Não estarão formados certamente para aplicar a justiça sumária que a APAV enuncia nos casos concretos que picotou mediaticamente. E ainda bem que não estão. Segundo os justiceiros da APAV os arguidos de violência doméstica estariam a ferros ou deveriam ser capados. E não me parece que seja apenas uma imagem. Tudo o que não seja prisão firme e durante muito tempo não satisfaz a sede de justiça que exalam e em cuja actividade se justificam como agremiação.
Nunca será a APAV que conseguirá dar a formação adequada e segundo o que entendem como correcto, aos magistrados que julgam nos tribunais.
Evidentemente que o jornalismo caseiro, com profissionais formados à pressa e com uma noção da realidade que pouco vai além do politicamente correcto, dá cobertura mediática de grande relevo a estas pessoas que falam do palanque de uma importância que não deveriam ter.
A APAV é mais uma associação radical de defesa de interesses de associados de categoria indefinida. Serão os seus militantes mais visíveis também vítimas que precisem de ser protegidas por outra associação? Estou em crer que sim.
O fenómeno da APAV não andará muito longe do fenómeno raríssimas, no plano dos objectivos: confundir o essencial com o acessório e obter notoriedade como objectivo principal. Os media que se afadigaram em conquistar, farão o resto porque tal lhes parece politicamente correcto e disso já aqueles se aperceberam há muito.
Talvez seja necessário reparar melhor quem são os dirigentes, de onde vêm e para onde querem ir. E talvez seja essencial reparar na estrutura organizativa e burocratizada que a associação já tem...
Durante o ano de 2016 os gastos com pessoal chegaram quase ao milhão de euros...

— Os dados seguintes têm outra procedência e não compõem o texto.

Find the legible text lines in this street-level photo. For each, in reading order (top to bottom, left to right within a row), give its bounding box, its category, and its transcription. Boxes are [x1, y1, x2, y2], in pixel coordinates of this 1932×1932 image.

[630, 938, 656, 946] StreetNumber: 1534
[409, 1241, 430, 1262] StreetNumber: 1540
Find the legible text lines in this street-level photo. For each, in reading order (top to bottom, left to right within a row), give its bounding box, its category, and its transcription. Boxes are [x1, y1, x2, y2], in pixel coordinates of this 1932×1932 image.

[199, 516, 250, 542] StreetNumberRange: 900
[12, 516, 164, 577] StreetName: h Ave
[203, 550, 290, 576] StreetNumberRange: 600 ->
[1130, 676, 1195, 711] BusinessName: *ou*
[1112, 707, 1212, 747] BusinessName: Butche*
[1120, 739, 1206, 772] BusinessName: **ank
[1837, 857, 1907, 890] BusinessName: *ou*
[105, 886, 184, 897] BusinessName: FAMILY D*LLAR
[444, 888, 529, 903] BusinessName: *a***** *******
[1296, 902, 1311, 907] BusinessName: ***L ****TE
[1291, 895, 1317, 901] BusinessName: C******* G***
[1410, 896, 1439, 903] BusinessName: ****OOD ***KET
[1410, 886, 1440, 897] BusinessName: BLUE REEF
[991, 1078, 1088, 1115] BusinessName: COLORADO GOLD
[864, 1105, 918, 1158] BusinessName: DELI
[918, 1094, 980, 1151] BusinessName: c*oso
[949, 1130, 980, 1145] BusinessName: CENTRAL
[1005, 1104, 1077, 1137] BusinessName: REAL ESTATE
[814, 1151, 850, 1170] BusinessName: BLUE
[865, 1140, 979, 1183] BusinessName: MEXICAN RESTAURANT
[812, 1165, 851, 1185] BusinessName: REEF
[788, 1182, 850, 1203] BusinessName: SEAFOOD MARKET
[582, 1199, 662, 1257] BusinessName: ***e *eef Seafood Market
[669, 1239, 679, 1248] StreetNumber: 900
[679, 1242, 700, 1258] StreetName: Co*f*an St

Aqui chegados a APAV já é quase um "parceiro social".
Percebe-se assim porque pretendem burocratizar o conceito de "vítima" e ainda o papel de "divulgação" da associação que evidentemente passa pela análise crítica de decisões judiciais que lhes parecem fora do conceito correcto e que pretendem impor com ajuda da cretinice mediática do parece logo tem que ser, para dizer o mínimo. É provável que alguns membros da associação sejam já "profissionais" da vitimologia ambiente que pretendem criar e por isso digno de alta desconfiança e carente de sindicância apropriada.
Tudo isto é muito mau sinal. E quem sofrerá mais serão as vítimas. As verdadeiras, entenda-se.